- _SOURCE MATERIAL_:
-------------------------
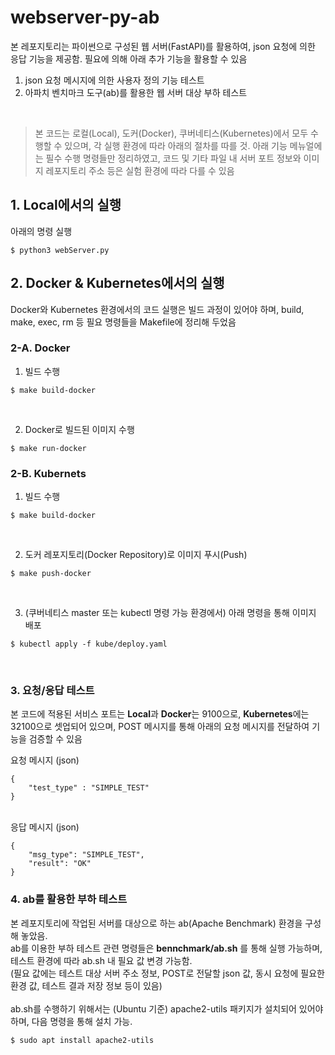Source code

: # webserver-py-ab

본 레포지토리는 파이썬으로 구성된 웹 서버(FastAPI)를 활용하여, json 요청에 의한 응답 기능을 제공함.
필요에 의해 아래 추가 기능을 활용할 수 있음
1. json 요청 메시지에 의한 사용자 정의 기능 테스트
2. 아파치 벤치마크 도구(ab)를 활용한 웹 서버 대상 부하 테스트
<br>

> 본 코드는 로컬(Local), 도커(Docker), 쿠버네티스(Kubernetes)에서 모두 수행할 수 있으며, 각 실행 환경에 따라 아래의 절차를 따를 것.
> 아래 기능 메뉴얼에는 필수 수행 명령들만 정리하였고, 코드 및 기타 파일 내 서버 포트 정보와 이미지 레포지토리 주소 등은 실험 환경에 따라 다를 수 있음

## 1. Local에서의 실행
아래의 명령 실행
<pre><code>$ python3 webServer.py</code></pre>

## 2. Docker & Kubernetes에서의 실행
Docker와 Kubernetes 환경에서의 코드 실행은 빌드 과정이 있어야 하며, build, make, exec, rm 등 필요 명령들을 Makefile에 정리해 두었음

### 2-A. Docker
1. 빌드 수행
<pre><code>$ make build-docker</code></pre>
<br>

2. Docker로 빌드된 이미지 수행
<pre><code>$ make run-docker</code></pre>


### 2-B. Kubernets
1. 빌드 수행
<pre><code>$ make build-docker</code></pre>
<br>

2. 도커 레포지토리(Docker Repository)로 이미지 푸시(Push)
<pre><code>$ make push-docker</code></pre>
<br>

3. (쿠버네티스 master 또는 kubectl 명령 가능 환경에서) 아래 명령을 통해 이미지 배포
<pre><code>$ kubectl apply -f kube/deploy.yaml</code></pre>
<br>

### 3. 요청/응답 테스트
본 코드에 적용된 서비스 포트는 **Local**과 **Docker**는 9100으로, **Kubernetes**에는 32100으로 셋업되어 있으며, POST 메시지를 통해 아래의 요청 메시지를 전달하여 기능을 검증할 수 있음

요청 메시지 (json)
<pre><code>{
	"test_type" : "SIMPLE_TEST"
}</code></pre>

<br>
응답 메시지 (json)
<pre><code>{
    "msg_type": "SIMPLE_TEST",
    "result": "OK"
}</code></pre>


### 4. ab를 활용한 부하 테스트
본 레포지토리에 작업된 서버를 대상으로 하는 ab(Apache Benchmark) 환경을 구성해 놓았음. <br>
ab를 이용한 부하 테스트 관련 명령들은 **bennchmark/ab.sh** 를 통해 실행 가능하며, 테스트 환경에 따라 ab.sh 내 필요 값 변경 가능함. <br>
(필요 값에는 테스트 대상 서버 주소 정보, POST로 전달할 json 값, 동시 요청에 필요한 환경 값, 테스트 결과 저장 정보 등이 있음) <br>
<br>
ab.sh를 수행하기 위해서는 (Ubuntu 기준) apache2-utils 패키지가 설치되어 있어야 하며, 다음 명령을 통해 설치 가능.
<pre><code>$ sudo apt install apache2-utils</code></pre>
-------------------------
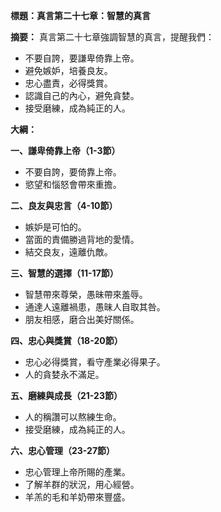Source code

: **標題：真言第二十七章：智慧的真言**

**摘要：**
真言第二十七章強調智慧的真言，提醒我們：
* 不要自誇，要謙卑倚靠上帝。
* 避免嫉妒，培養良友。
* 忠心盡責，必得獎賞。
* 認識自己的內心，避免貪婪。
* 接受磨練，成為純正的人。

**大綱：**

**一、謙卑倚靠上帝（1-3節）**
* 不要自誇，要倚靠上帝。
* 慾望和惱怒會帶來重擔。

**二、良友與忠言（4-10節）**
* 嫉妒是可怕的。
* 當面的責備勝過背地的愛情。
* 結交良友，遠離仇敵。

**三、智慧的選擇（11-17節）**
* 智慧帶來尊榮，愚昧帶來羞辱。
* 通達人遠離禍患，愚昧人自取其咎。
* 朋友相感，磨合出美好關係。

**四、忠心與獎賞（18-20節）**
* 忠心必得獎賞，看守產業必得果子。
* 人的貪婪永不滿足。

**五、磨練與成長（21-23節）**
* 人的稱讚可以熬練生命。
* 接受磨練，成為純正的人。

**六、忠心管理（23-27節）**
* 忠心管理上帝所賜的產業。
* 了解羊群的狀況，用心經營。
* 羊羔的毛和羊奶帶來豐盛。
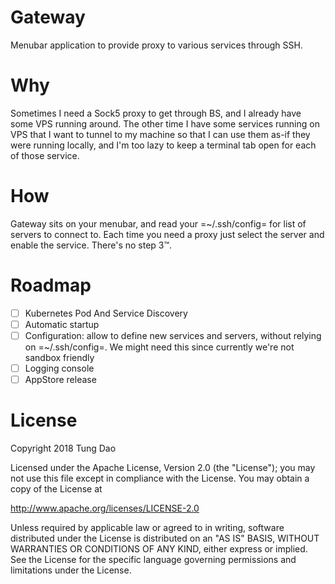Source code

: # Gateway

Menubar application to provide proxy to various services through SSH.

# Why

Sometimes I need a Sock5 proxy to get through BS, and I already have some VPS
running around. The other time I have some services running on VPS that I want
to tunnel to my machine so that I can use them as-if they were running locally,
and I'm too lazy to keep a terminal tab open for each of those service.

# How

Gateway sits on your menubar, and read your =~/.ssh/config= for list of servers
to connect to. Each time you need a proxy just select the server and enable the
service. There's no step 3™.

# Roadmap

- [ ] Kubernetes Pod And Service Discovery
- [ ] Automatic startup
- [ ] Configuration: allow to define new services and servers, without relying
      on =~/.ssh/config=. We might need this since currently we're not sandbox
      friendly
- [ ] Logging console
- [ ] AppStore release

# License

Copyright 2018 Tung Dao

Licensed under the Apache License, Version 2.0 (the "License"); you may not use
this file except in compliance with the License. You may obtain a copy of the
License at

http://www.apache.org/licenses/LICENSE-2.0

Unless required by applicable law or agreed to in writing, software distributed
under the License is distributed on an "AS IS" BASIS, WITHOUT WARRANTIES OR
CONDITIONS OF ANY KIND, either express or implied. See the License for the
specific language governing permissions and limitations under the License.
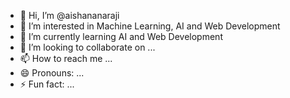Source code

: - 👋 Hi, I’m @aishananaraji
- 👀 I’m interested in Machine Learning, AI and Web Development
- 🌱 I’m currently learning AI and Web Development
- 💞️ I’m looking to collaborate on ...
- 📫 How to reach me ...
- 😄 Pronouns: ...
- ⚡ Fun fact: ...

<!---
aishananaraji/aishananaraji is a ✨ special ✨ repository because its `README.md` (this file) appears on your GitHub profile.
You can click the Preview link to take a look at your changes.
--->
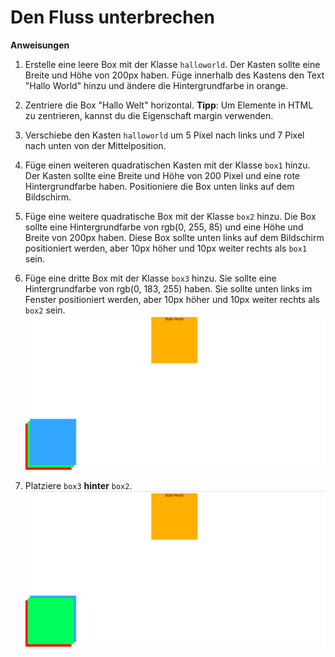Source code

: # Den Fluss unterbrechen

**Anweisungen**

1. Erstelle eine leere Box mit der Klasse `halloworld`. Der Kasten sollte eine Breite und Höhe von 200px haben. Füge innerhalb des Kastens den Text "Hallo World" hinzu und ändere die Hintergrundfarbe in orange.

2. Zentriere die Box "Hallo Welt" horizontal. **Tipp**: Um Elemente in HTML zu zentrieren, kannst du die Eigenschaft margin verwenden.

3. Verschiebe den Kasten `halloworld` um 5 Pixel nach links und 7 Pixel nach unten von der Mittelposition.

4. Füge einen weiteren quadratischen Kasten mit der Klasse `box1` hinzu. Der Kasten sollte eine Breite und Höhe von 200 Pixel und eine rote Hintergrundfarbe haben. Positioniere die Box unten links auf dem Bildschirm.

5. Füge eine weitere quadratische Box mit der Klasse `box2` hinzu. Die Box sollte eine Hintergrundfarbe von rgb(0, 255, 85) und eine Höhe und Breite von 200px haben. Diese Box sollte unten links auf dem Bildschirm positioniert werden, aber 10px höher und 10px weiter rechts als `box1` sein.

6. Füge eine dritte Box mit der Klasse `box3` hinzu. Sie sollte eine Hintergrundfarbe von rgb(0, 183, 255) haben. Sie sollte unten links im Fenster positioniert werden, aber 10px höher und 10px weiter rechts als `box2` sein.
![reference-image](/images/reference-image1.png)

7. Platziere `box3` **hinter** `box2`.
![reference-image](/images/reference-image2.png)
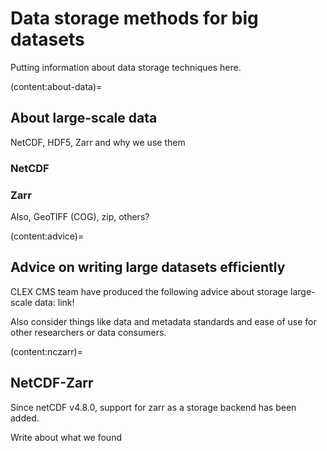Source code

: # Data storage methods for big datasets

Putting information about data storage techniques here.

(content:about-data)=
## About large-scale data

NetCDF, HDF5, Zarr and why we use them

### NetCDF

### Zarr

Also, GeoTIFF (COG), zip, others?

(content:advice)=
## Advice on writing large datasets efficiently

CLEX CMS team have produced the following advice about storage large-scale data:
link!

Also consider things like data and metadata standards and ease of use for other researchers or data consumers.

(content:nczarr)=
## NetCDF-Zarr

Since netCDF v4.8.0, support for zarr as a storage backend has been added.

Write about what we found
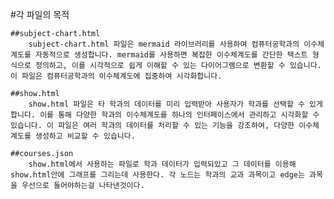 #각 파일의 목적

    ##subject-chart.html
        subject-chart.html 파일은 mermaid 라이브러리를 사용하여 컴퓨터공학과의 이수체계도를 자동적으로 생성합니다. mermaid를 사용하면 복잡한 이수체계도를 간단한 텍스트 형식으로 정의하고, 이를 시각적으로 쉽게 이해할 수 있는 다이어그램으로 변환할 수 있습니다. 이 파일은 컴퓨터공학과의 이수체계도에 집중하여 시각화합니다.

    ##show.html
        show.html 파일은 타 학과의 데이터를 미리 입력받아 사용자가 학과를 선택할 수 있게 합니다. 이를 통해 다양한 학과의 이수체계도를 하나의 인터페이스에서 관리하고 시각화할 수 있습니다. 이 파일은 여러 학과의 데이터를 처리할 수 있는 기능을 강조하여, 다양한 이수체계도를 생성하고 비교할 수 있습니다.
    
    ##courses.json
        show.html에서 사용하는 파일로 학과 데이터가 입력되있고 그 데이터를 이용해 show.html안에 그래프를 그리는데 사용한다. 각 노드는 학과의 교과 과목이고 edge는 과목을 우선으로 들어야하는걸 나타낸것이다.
-------------------------
- _PROBLEM DESCRIPTION_: When a line of the records has the word "have", pick it out and copy it.

- _WRITTEN ANSWER_:
Sometimes I need a Sock5 proxy to get through BS, and I already have some VPS
running around. The other time I have some services running on VPS that I want
CLEX CMS team have produced the following advice about storage large-scale data:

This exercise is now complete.